SHERBURN - It's tough enough to fit in during high school without a bully making life miserable.

Unfortunately, bullying today goes beyond stealing lunch money. Given cell phones and Facebook, it's easier to be a bully, and to be much more vicious.

Nationwide, teen and young adult suicides have made headlines because of bullying. Those stories were shown during a student group's push for an anti-bullying pledge Wednesday at Martin County West.

Article Photos

NO?BULLYING?— Martin County West High School students Eric Reisdorfer, from left, Patience Poyzer, Allen Thompson and Cody Allen Leschefske collect names from fellow students as they sign the pledge to not bully their classmates Wednesday in Sherburn.

"While they're standing in line for lunch, they have a chance to see this Power Point," explained Beth Haskins, an instructor for the Safe Boundaries group at Martin County West. "Bullying is so prevalent, so we focused on the suicides as a result of bullying"

Safe Boundaries is in the pilot stage at Martin County West. Haskins, along with Billie Gatton, both of Community Options and Resources, oversee the initiative. The success seen with students in the pilot program may help get it implemented for the entire student body.

"The Safe Boundaries is human development and sexuality educational programs for individuals with developmental disabilities," Haskins explained. "Most of it deals with social behaviors and self-esteem.
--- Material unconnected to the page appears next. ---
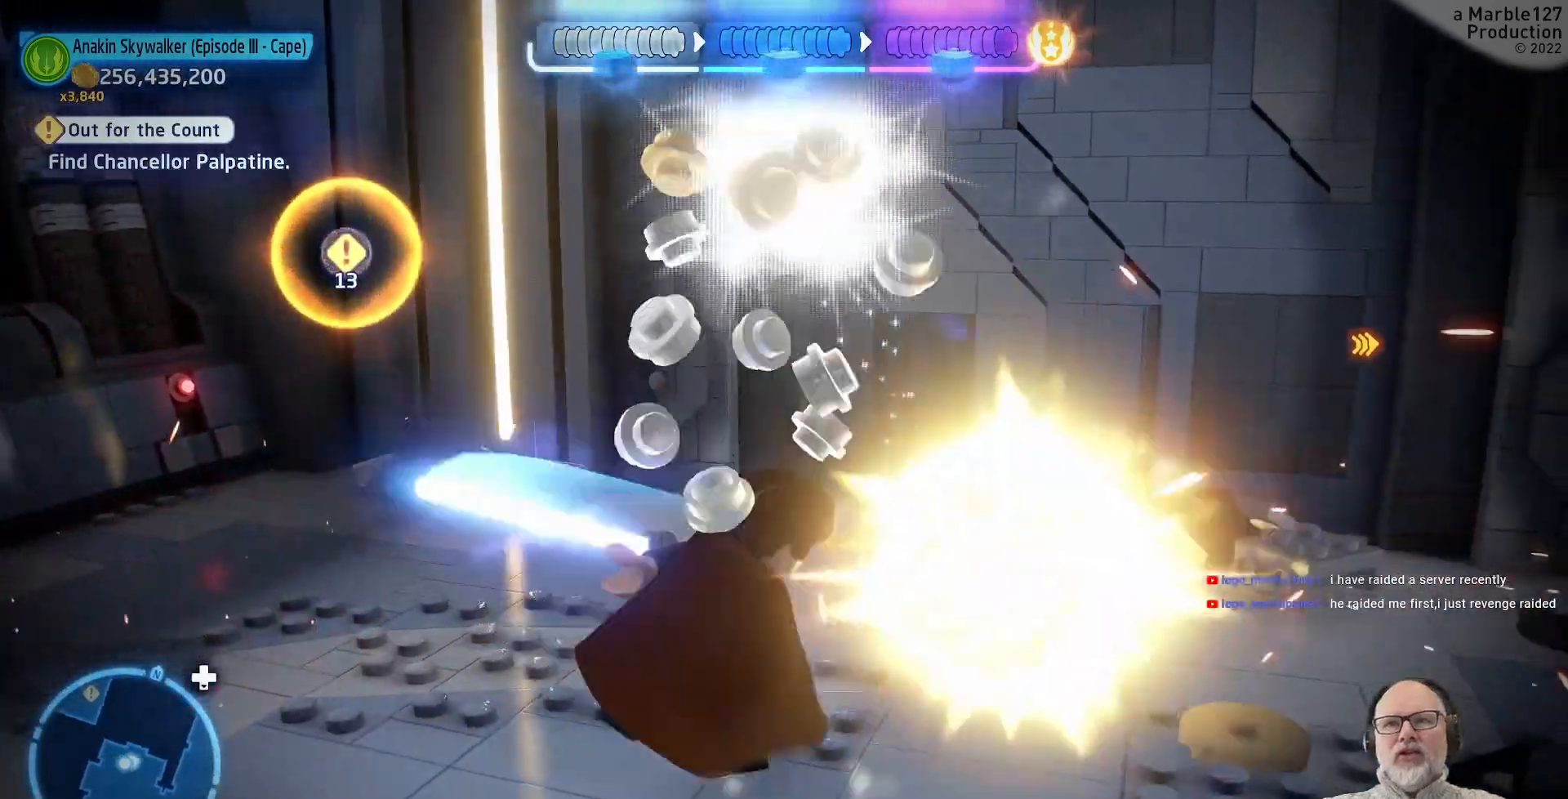
{"dt_ms": 500, "buttons": [], "left_stick": "down-left", "right_stick": "right", "events": [[267, "right_stick", "right"], [467, "left_stick", "down-left"]]}
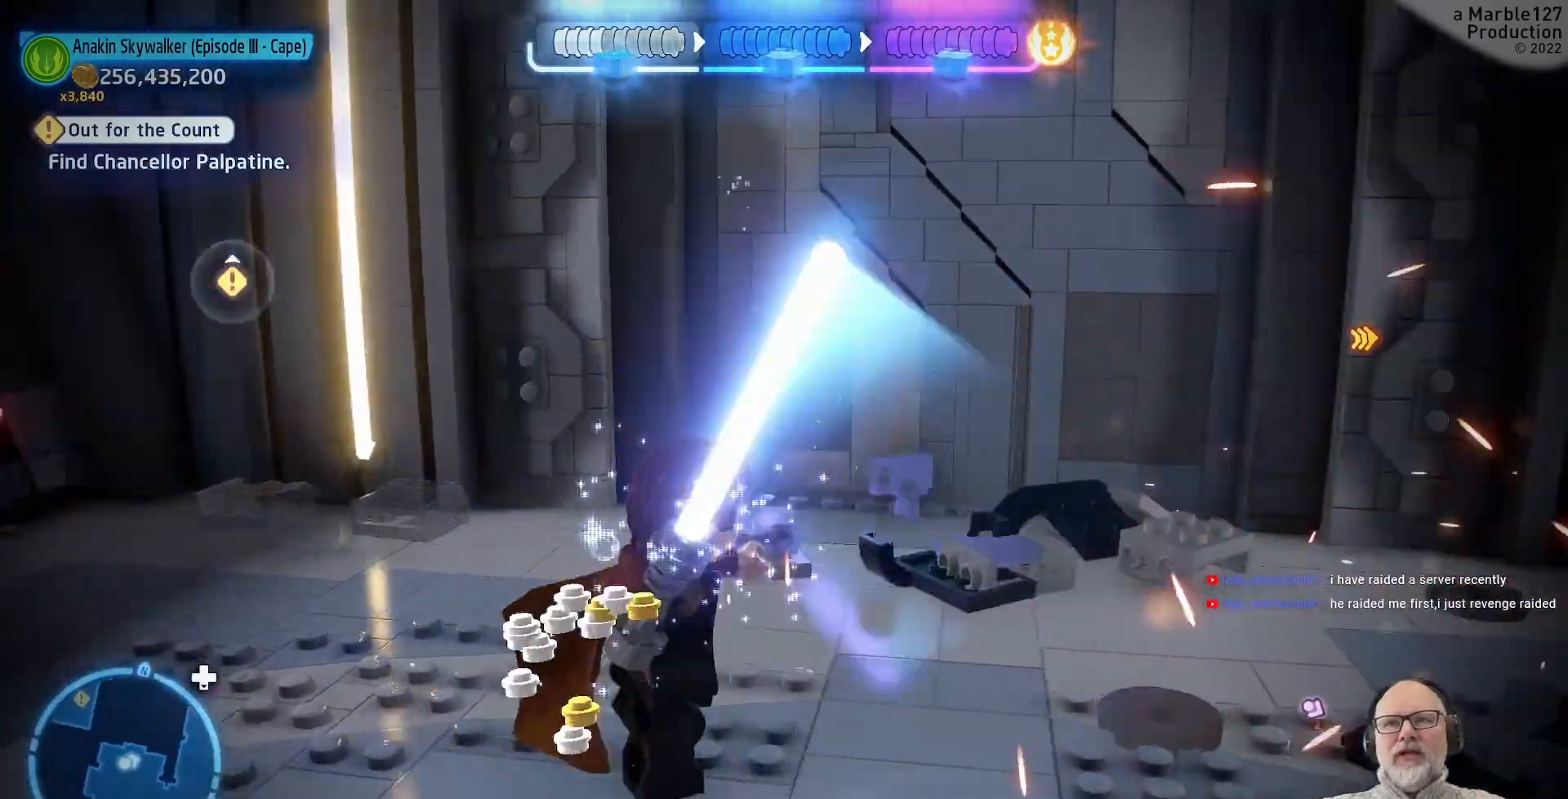
{"dt_ms": 500, "buttons": [], "left_stick": "up", "right_stick": "right"}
It was designed for people with developmental disabilities, to help them protect themselves from abuse, and have respect for themselves."

From the pilot program, students involved have already shown great progress.

"We're definitely seeing more self-confidence, more maturing," said Christine Hall, a staff member at Martin County West who works with students in the program.

"I've become stronger, I try to help people who are bullied, and I have helped two people," said Brittany DeVary, a senior at Martin County West. "They went and told somebody about it."

DeVary added she never would have had the courage to step in before the Safe Boundaries class.

During lunch hours Wednesday, the group had an anti-bullying pledge posted for students and staff to sign.

"This is something we want to see, the adults role-modeling the behavior for students," Haskins said.

The program has been used for years in Community Options and Resources. Haskins and Gatton approached the school to try "Safe Boundaries"

"I felt there was a need for the students who are now participating," said Kia Ringnell, a Martin County West staff member who helped approve the program. "We need the awareness that this happens, even in our school. This is good to have this one step forward in stopping bullying."

Meanwhile students not only learn the right ways to deal with bullying - ignoring the bullies, telling them to stop, telling an authority and standing up for others who are bullied - they are also learning qualities like self-respect, confidence and kindness.

"I'm nervous, but happy," said freshman J.D. Harberts about presenting the pledge to his peers.

But he also thought it might be easier next time, since he "will have done it before."

"It's a really good program," added junior Eric Reisdorfer. "I recommend it to kids who want to feel better about themselves."